In die Fußstapfen dieses luxuriösen Erstlingswerks traten 2014 die Modelle Patria und Patria Dual Time. Mehr zur Patria findet sich hier im Uhrenkosmos.
2017 betrat Tempostopp die Bühne hauseigener Tutima Chronographen-Mechanik. Im Handaufzugskaliber T 659 lebt das von 1941 bis 1945 für militärische Zwecke hergestellte Kaliber 59 fort. Chronographen-Schaltwerk mit klassischem Säulenrad, horizontaler Räderkupplung und Flyback-Funktion, von Tutima Tempostopp genannt, sind die Charakteristika der selbst entwickelten und gefertigten zeitschreibenden Mechanik.
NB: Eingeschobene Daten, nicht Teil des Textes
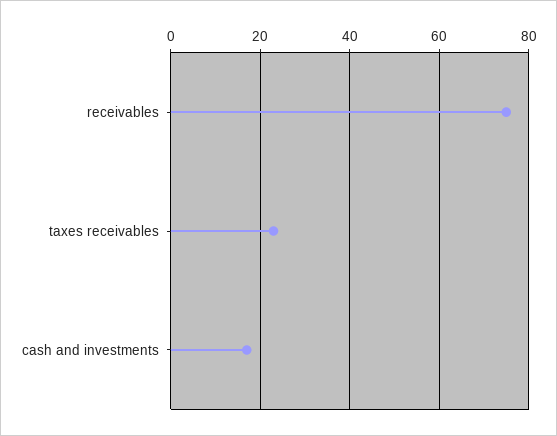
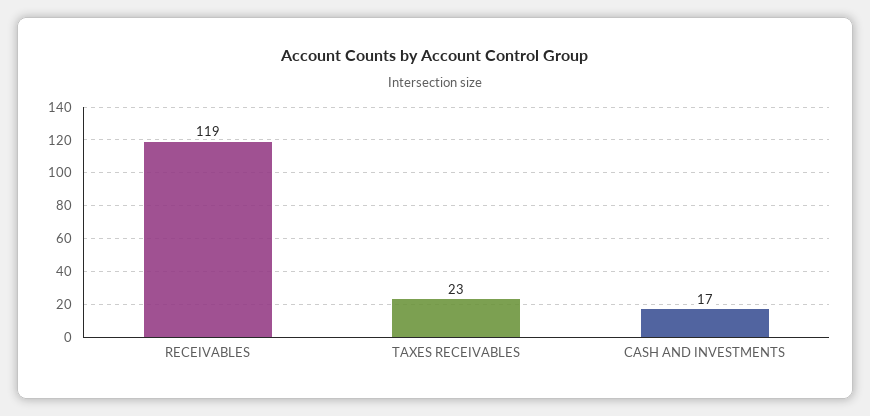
receivables: 75 -> 119

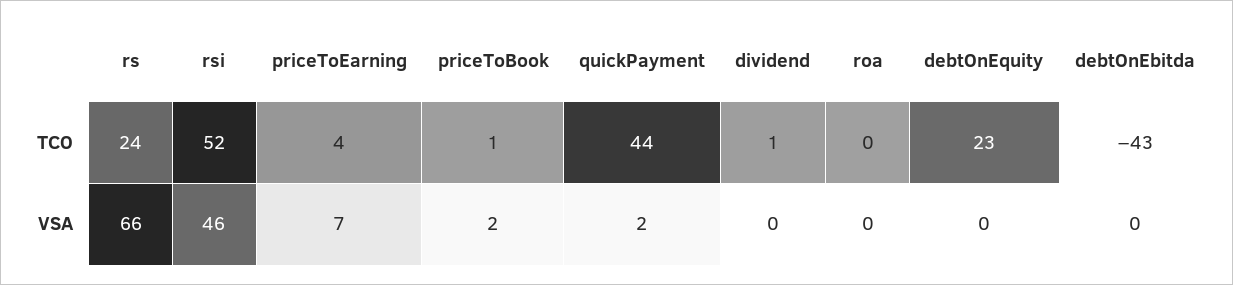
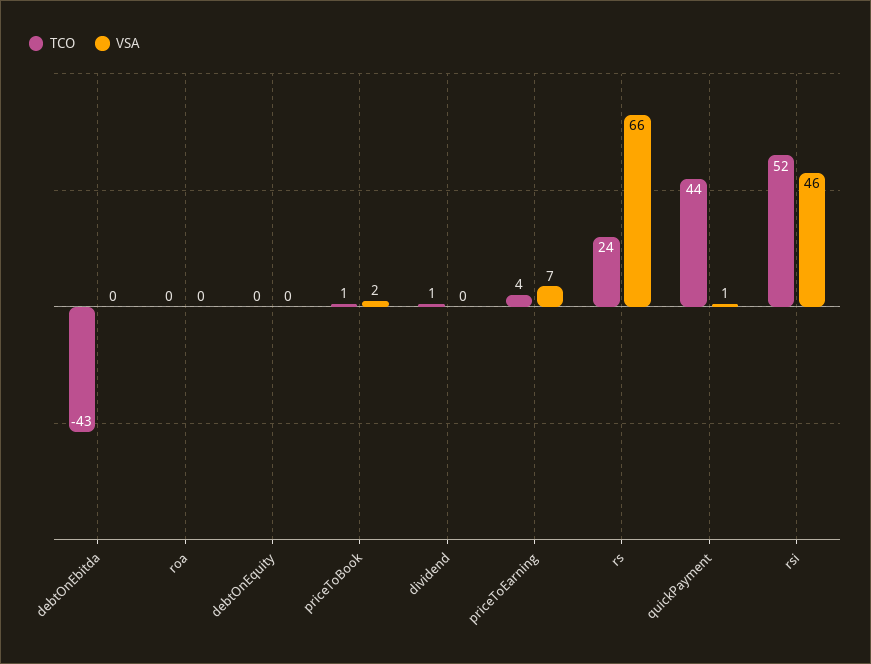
TCO, debtOnEquity: 23 -> 0
VSA, quickPayment: 2 -> 1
Vom Lémania 5100 zum Tutima 521
Zu diesem Zeitpunkt hatte sich die eingangs erwähnte Saxon One bereits am Markt etabliert. Ihr Automatikkaliber 521 beseelte auch den extrem markanten, ebenfalls 2013 während der Uhrenmesse Baselworld eingeführten M2 Chronographen.

Diese Armbanduhr verlangt nach einem kurzen Rückblick. In den frühen 1980-er Jahren, gekennzeichnet noch vom Kalten Krieg, benötigte die Deutsche Bundeswehr einen offiziellen Fliegerchronographen. Hierfür legte die militärische Erprobungsstelle ein detailliertes und lückenlos zu erfüllendes Anforderungsprofil fest. Nach Prüfung aller eingegangenen Offerten ging der Zuschlag im Jahr 1985 an Tutima. Im gleichermaßen funktionalen wie ergonomischen Gehäuse tickte das mit 32 Millimetern Durchmesser und 8,2 Millimetern Bauhöhe nicht unbedingt zierliche Automatikkaliber Lémania 5100.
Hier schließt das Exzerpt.